At the heart of the matter is the confusion between integration and assimilation. I will come to this in a minute.

Following the Kansas tragedy, I have also read commentary on how ‘these people attacking Indians are blue collar workers’. That puts the ‘workers’ in the same category as the millions of Indians who work in Gulf countries, living in sub-human conditions including in construction site cabins. They remit valuable foreign currency into India’s coffers. How much time and energy do we spend worrying about our people in these countries?

Freeze frame. The Kuchibotla family was a modest one. Parents worked hard and saved every penny to put children through school and college and sent them to America to catch the American dream. The children merged into American suburban life where life revolves around work, sleep and standard leisure activities over weekend – moving the lawn, home repair, grocery shopping etc. Most dinner parties are confined to Indians, sometimes even regional sorting – Tamils, Bengalis, Punjabis, etc. The odd foreigner who gets invited is white, blacks are rare. Bollywood movies are common entertainment, grandparents are invited when babies arrive and daily immediacy creates ‘false’ communities. Rarely do Indians participate actively or drive community action in America.  Despite all we hear and see, Americans are community oriented. Indians are not.

Unfreeze frame. There’s nothing extraordinary about the Kuchibotla family’s struggle. Most Americans work hard to put their children through undergraduate degrees. My friends repaid student loans for years after they graduated. The last President and First lady of the United States are shining examples of the American dream. Rags to riches, garage start-ups to billion dollar companies are all part of the American dream. We have to stop thinking that there is something special and heroic about us. Human aspirations are normal and standard and fairly predictable.

No dream comes without risks. And gun violence is a 24/7 risk in America in ways it is not in any other country in the world. Many families with children shun fancy jobs in secure and gated communities in the US for this very reason. Kuchibotla was unlucky. He went out to watch a game over a beer with his friend. He was shot by a random guy who tried to be a hero by asking two hard working Indians to leave his country.

Extracted data –
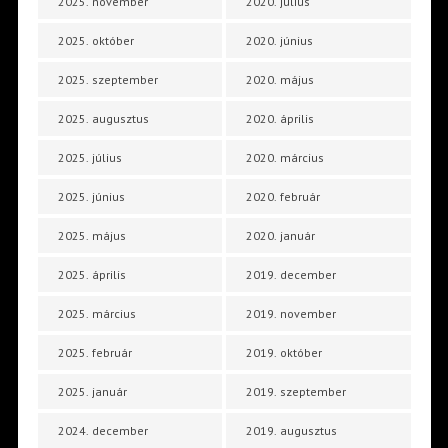
2025. november
2020. július
2025. október
2020. június
2025. szeptember
2020. május
2025. augusztus
2020. április
2025. július
2020. március
2025. június
2020. február
2025. május
2020. január
2025. április
2019. december
2025. március
2019. november
2025. február
2019. október
2025. január
2019. szeptember
2024. december
2019. augusztus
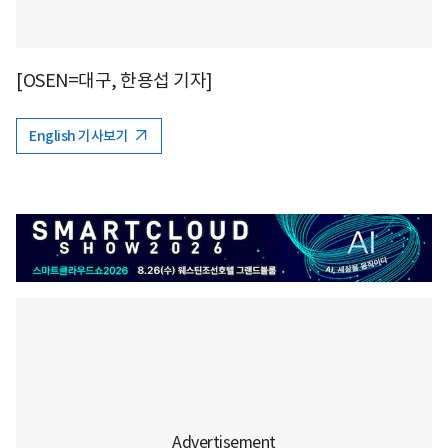
[OSEN=대구, 한용섭 기자]
English 기사보기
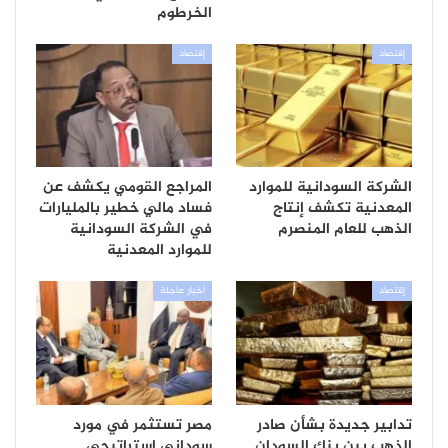
الخرطوم
إقتصاد
إقتصاد
الشركة السودانية للموارد
المراجع القومي يكشف عن
المعدنية تكشف إنتاج
فساد مالي خطير بالمليارات
الذهب للعام المنصرم
في الشركة السودانية
للموارد المعدنية
إقتصاد
أخبار عاجلة
تدابير جديدة بشأن صادر
مصر تستثمر في مورد
الذهب بين بنك السودان
سوداني استراتيجي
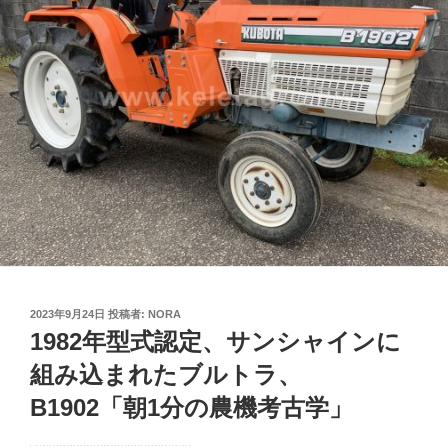
投
2023年9月24日
投稿者:
NORA
稿
1982年型式認定、サンシャインに
日:
組み込まれたブルトラ、
B1902「朝1分の農機考古学」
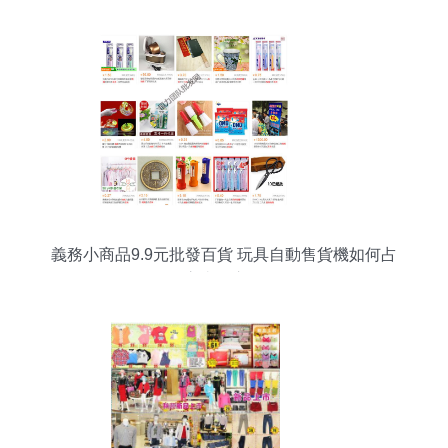
義務小商品9.9元批發百貨 玩具自動售貨機如何占
領永嘉縣市場？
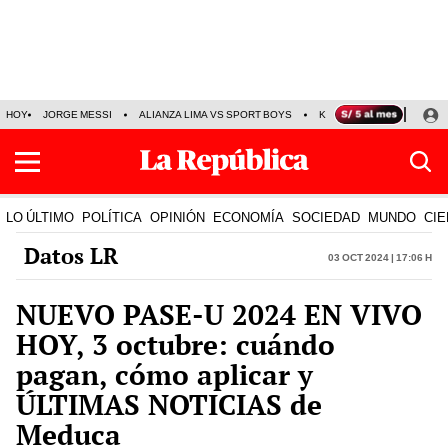
HOY
JORGE MESSI
ALIANZA LIMA VS SPORT BOYS
KENJI FUJIMORI
PRE
LO ÚLTIMO
POLÍTICA
OPINIÓN
ECONOMÍA
SOCIEDAD
MUNDO
CIE
Datos LR
03 Oct 2024 | 17:06 h
NUEVO PASE-U 2024 EN VIVO
HOY, 3 octubre: cuándo
pagan, cómo aplicar y
ÚLTIMAS NOTICIAS de
Meduca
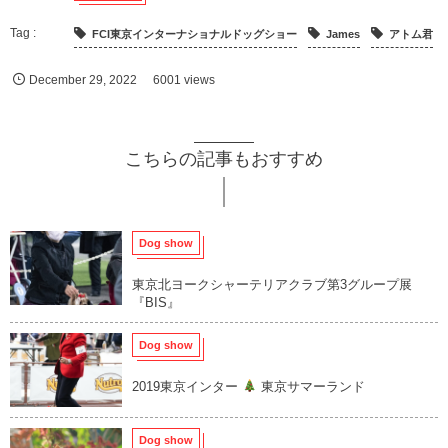
FCI東京インターナショナルドッグショー
James
アトム君
December
29
,
2022
6001 views
こちらの記事もおすすめ
Dog show
東京北ヨークシャーテリアクラブ第3グループ展
『BIS』
Dog show
2019東京インター
東京サマーランド
Dog show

Required tasks –
a – Answer these questions using the passage about the Kansas shooting:
(i) In which countries do millions of Indians work, according to the passage?
(ii) What did Kuchibotla go out to do before he was shot?
(iii) What does the passage say Indians rarely do in America?
b – Write the next part of the passage about the Kansas shooting, starting after its final sentence.

Results of the tasks –
a –
(i) Gulf countries.
(ii) He went out to watch a game over a beer with his friend.
(iii) They rarely participate actively or drive community action.

b –
That public story ends there. Now I turn to the larger issue of why it is important to appreciate and live the difference between integration and assimilation. They are not synonyms – far from it. The former is an amalgamation, a blending-in that speaks to homogenisation and even loss of identity over a period of time. The latter – assimilation – is to absorb the new and the unknown without annihilating one’s identity. It is to be informed and aware without losing one’s roots.

The trouble begins when we try to have our cake and eat it to. We want to be Americans, but not quite. We want to acquire an American accent, but not quite. We think America is a dream, but discover not quite as millions have reached the same spot with the same dreams. We think we are different and superior only to find that the competition is stiff and truly free. So what do we fall back on? Racism which we didn’t quite see in India because of the rat race and because we are all people of colour. As for English, more and more of us speak it poorly but we poke fun at other Americans who have accents while we think we do not.

Like all others, I pray for the Kuchibotla family and hope his widow can return to Kansas to complete her husband’s dreams. That dream comes with random gun violence in a society which is passing through an extremely restive phase, where the 'other' is seen as an enemy and violence can degenerate into deaths in a split second. As for racism, violence and hate in India, we really do not have lessons to give others. A dose of modesty will help. Try it.